[Passage Boundary: Start]
Dad’s GP used to joke about the two things that occupied the minds of his older patients more than anything else. ‘Bowels and spectacles!’ he would say, ‘Bowels and spectacles!’
I now remember with fondness the early stages of Dad’s dementia when the most frequently recurring - and frustrating - conversations were about his glasses. Happy days!
The consultant on Dad’s ward at the Victoria kept saying to me that Dad was a “very old chap, you know”, by way of the answer to anything I asked him.
“All his diagnostic results are improving” he told me.
“If only he was a car!” I said, “but he’s not. And he’s worse now than he was on Sunday. How do you account for that?”
“Well, he is A Very. Old. Chap, you know".
I wonder if they dare say that about Prince Philip when he goes to hospital. He’s the same age as Dad and he is deaf!
And as for Dad still not having had a bowel movement, the consultant was ‘entirely unconcerned’, claiming that it was possible for someone to go for six months without moving their bowels, and then muttering something about there being a pathological component.
While I was at the hospital last night I watched another patient, distraught by news of a death in his family and befuddled by dementia, try to leave the ward. The nurses rolled their eyes and one said “we don’t have the staff to deal with this!”
They were paging the on-duty doctor who eventually turned up and admitted he had his pager switched off. But then felt he was too junior to make a decision anyway so he paged someone else, who the nurses had already established was no longer in the building.
Their solution was to call the police and have this man arrested. Although they didn’t actually get round to doing that. And all the while the only people offering any kind of comfort or support to this man were the other patients, as they struggled with their own wounds, and drips and catheters.
The junior doctor eventually phoned the man’s wife to say he was sorry to hear about the death and to tell her that her husband was being very difficult, and he just wanted to be able to say to the man that he’d spoken to his wife in the hope that would calm him down. So he’d spoken to her now, so he could say that. OK?
When I eventually had the chance to talk to the staff nurse I told her, with some pride, that I’d managed to get Dad to eat two squares of Cadbury’s Dairy Milk. She looked puzzled.
“I’m just telling you in case he’s sick again and you think it’s more faecal vomiting”. I said.
“Faecal vomiting?” she said. “I don’t know anything about that. That’s not in his notes.”
I left the hospital feeling that it could go either way. I wanted to hope for the best and to believe that all the signs were of improvement, but the voice that said “he’s a very old chap”, in brackets (“you surely couldn’t complain if he died now. At his age!” ) kept me awake most of the night.
[Passage Boundary: End]
## Actions to take
- 1) In the hospital account, what were the other patients struggling with while they offered comfort to the distressed man? List each item.
- 2) In the hospital account, what did the writer manage to get Dad to eat?
- 3) Rewrite the hospital account from "The consultant on" up to and including "a pathological component.", changing "consultant" to "specialist".
[Records shown Boundary: Start]
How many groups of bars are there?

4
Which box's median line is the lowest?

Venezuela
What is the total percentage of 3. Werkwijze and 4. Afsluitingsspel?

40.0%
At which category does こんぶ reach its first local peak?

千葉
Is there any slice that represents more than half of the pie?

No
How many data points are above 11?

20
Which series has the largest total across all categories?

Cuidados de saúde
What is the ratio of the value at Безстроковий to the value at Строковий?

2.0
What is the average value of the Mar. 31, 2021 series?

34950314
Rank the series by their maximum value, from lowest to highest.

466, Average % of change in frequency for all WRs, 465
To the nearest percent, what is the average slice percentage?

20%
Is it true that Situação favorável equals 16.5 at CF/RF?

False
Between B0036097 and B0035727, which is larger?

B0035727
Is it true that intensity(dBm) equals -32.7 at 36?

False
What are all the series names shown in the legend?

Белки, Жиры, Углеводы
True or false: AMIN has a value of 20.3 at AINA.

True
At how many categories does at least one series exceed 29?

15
[Records shown Boundary: End]
## Completed exercise
- 1) Their own wounds, drips, and catheters.

- 2) Two squares of Cadbury's Dairy Milk.

- 3)
The specialist on Dad’s ward at the Victoria kept saying to me that Dad was a “very old chap, you know”, by way of the answer to anything I asked him.
“All his diagnostic results are improving” he told me.
“If only he was a car!” I said, “but he’s not. And he’s worse now than he was on Sunday. How do you account for that?”
“Well, he is A Very. Old. Chap, you know".
I wonder if they dare say that about Prince Philip when he goes to hospital. He’s the same age as Dad and he is deaf!
And as for Dad still not having had a bowel movement, the specialist was ‘entirely unconcerned’, claiming that it was possible for someone to go for six months without moving their bowels, and then muttering something about there being a pathological component.